→ **Task goal**: Go through the entries below and print each one exactly, leaving out pictures.

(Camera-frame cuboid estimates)
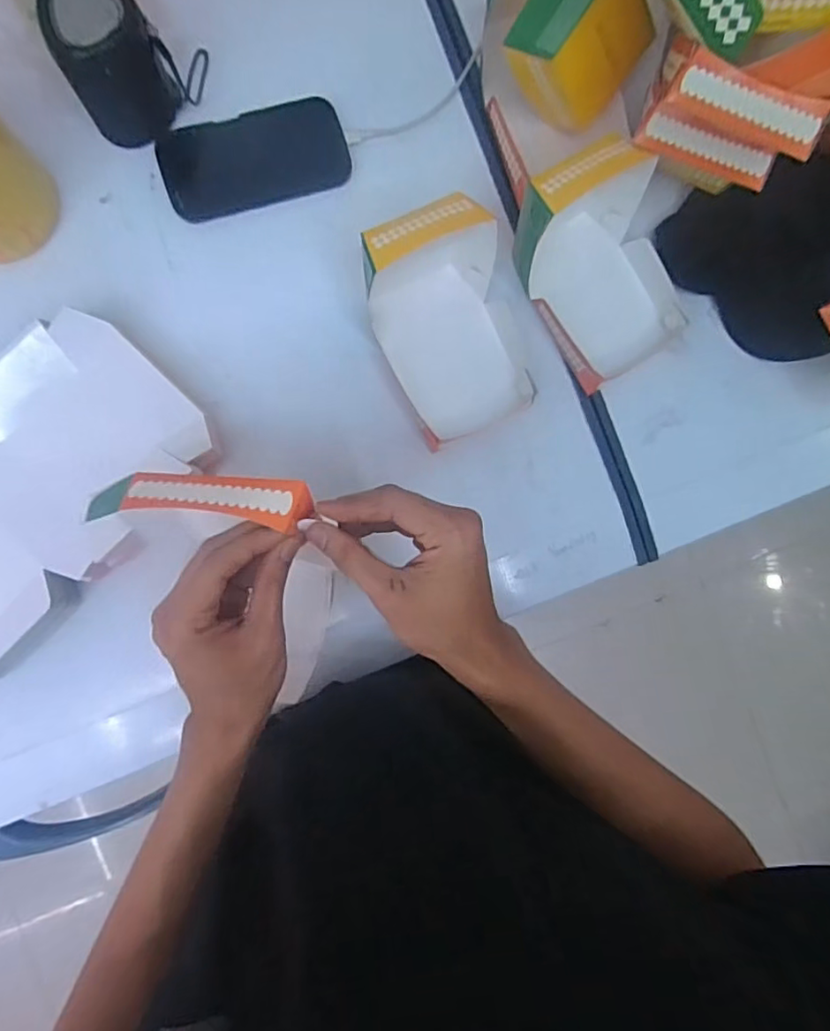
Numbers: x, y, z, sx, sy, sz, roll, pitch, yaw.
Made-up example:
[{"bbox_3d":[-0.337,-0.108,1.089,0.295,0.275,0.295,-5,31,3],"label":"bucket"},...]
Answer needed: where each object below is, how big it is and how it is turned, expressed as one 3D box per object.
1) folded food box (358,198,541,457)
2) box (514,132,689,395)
[{"bbox_3d":[0.037,-0.164,0.510,0.128,0.103,0.175,-22,92,-5],"label":"folded food box"},{"bbox_3d":[0.172,-0.222,0.522,0.126,0.098,0.176,-30,92,-5],"label":"box"}]

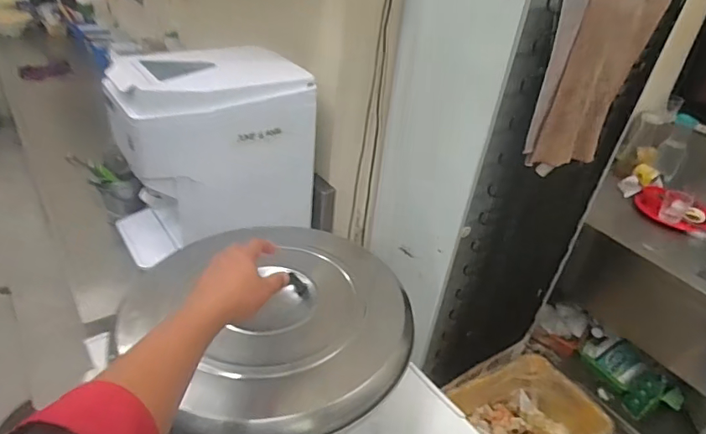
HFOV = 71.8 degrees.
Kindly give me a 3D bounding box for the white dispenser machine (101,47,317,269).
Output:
[{"bbox_3d":[-0.299,-0.133,1.065,0.377,0.374,0.249,-17,39,-31],"label":"white dispenser machine"}]

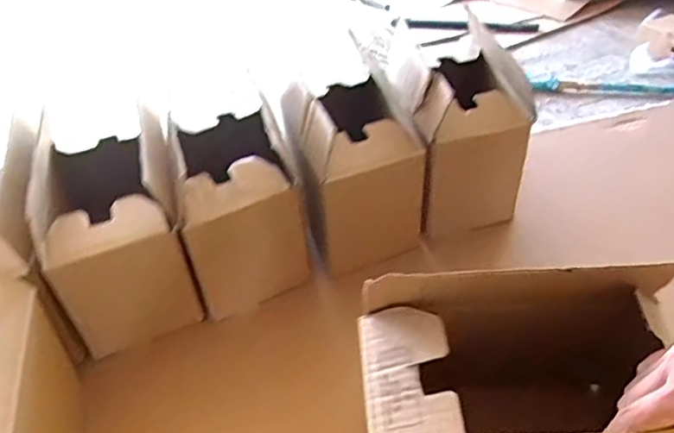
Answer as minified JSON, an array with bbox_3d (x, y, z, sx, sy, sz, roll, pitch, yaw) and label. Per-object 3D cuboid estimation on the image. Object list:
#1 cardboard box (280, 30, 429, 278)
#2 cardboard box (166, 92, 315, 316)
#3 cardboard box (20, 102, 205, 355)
[{"bbox_3d":[0.019,-0.075,0.731,0.138,0.208,0.172,-14,42,-12],"label":"cardboard box"},{"bbox_3d":[-0.120,-0.029,0.689,0.140,0.216,0.178,-13,41,-11],"label":"cardboard box"},{"bbox_3d":[-0.245,0.008,0.658,0.140,0.211,0.189,-13,41,-11],"label":"cardboard box"}]

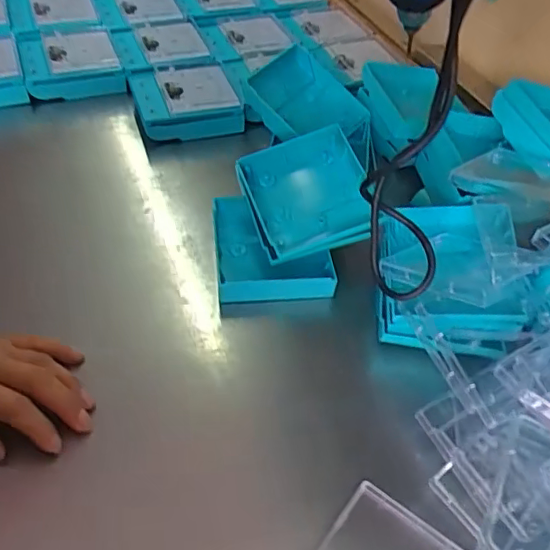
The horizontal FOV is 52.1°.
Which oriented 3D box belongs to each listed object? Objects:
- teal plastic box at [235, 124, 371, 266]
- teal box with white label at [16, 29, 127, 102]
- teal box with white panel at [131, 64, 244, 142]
[{"bbox_3d":[0.031,-0.072,0.512,0.107,0.029,0.114,-18,63,-4],"label":"teal plastic box"},{"bbox_3d":[-0.253,-0.266,0.697,0.113,0.045,0.115,-14,51,-17],"label":"teal box with white label"},{"bbox_3d":[-0.103,-0.205,0.659,0.116,0.039,0.108,-9,49,-14],"label":"teal box with white panel"}]

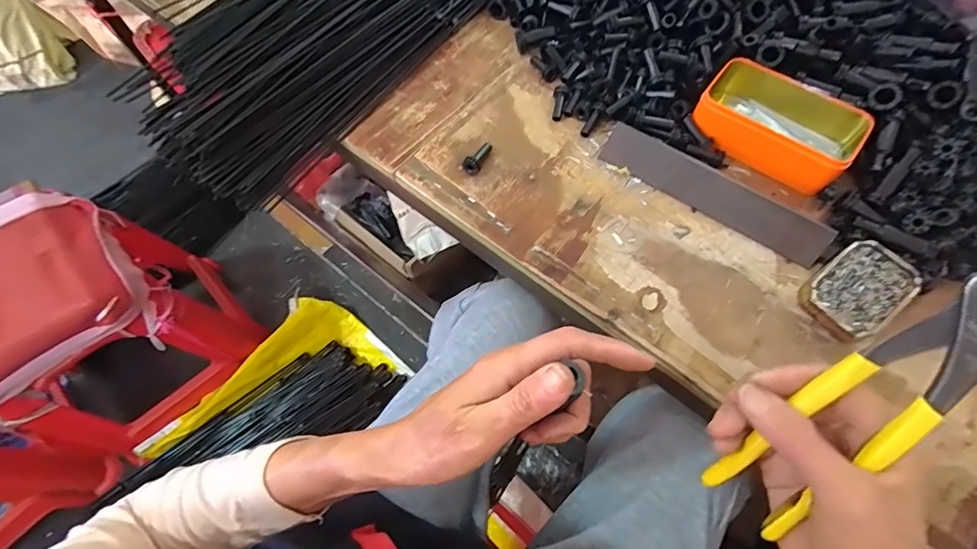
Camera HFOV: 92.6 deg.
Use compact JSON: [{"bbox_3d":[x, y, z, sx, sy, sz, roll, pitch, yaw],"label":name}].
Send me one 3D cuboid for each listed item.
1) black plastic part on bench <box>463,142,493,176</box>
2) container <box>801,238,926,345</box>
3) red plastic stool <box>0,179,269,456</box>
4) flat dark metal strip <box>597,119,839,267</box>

→ **Solution**:
Numbers: x, y, z, sx, sy, sz, roll, pitch, yaw.
Made-up example:
[{"bbox_3d":[-0.337,-0.108,1.089,0.295,0.275,0.295,-5,31,3],"label":"bucket"},...]
Answer needed: where each object below is, how big it is and how it is turned, expressed as one 3D box per object.
1) folded food box (358,198,541,457)
2) box (514,132,689,395)
[{"bbox_3d":[0.037,-0.164,0.510,0.128,0.103,0.175,-22,92,-5],"label":"folded food box"},{"bbox_3d":[0.172,-0.222,0.522,0.126,0.098,0.176,-30,92,-5],"label":"box"}]

HFOV = 71.8 degrees.
Kindly give me a 3D bounding box for the white dispenser machine (101,47,317,269).
Output:
[{"bbox_3d":[-0.299,-0.133,1.065,0.377,0.374,0.249,-17,39,-31],"label":"white dispenser machine"}]

Answer as minified JSON, an array with bbox_3d (x, y, z, sx, sy, sz, roll, pitch, yaw) and label. Per-object 3D cuboid estimation on the image. Object list:
#1 cardboard box (280, 30, 429, 278)
#2 cardboard box (166, 92, 315, 316)
#3 cardboard box (20, 102, 205, 355)
[{"bbox_3d":[0.019,-0.075,0.731,0.138,0.208,0.172,-14,42,-12],"label":"cardboard box"},{"bbox_3d":[-0.120,-0.029,0.689,0.140,0.216,0.178,-13,41,-11],"label":"cardboard box"},{"bbox_3d":[-0.245,0.008,0.658,0.140,0.211,0.189,-13,41,-11],"label":"cardboard box"}]

The horizontal FOV is 52.1°.
Which oriented 3D box belongs to each listed object? Objects:
- teal plastic box at [235, 124, 371, 266]
- teal box with white label at [16, 29, 127, 102]
- teal box with white panel at [131, 64, 244, 142]
[{"bbox_3d":[0.031,-0.072,0.512,0.107,0.029,0.114,-18,63,-4],"label":"teal plastic box"},{"bbox_3d":[-0.253,-0.266,0.697,0.113,0.045,0.115,-14,51,-17],"label":"teal box with white label"},{"bbox_3d":[-0.103,-0.205,0.659,0.116,0.039,0.108,-9,49,-14],"label":"teal box with white panel"}]

Camera HFOV: 92.6 deg.
Use compact JSON: [{"bbox_3d":[x, y, z, sx, sy, sz, roll, pitch, yaw],"label":name}].
Send me one 3D cuboid for each listed item.
1) black plastic part on bench <box>463,142,493,176</box>
2) container <box>801,238,926,345</box>
3) red plastic stool <box>0,179,269,456</box>
4) flat dark metal strip <box>597,119,839,267</box>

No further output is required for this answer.